▶ Provided material:
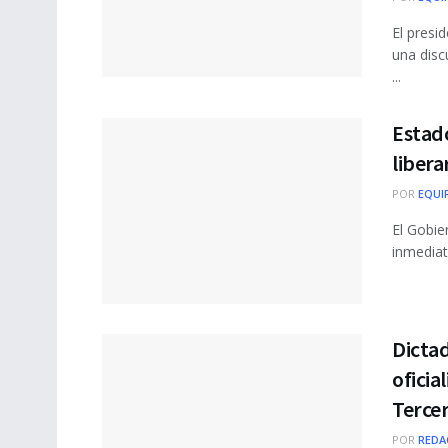
El presi
una disc
...
Estado
libera
POR
EQUI
El Gobie
inmediat
Dicta
oficia
Terce
POR
REDA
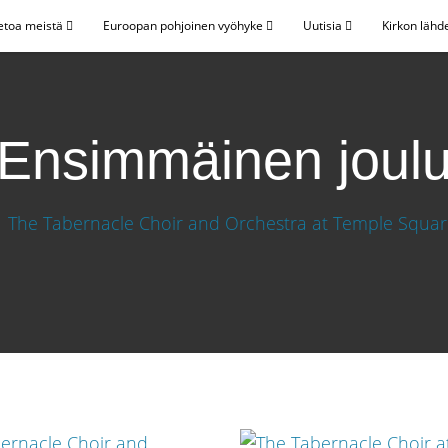
etoa meistä
Euroopan pohjoinen vyöhyke
Uutisia
Kirkon lähd
Ensimmäinen joul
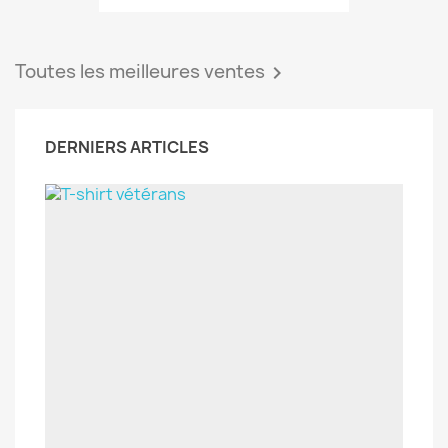
DERNIERS ARTICLES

▶ Activity: Reproduce all the entries above exactly. Include no images.

▶ Result of the task:
El presi
una disc
...
Estado
libera
POR
EQUI
El Gobie
inmediat
Dicta
oficia
Terce
POR
REDA
etoa meistä
Euroopan pohjoinen vyöhyke
Uutisia
Kirkon lähd
Ensimmäinen joul
DERNIERS ARTICLES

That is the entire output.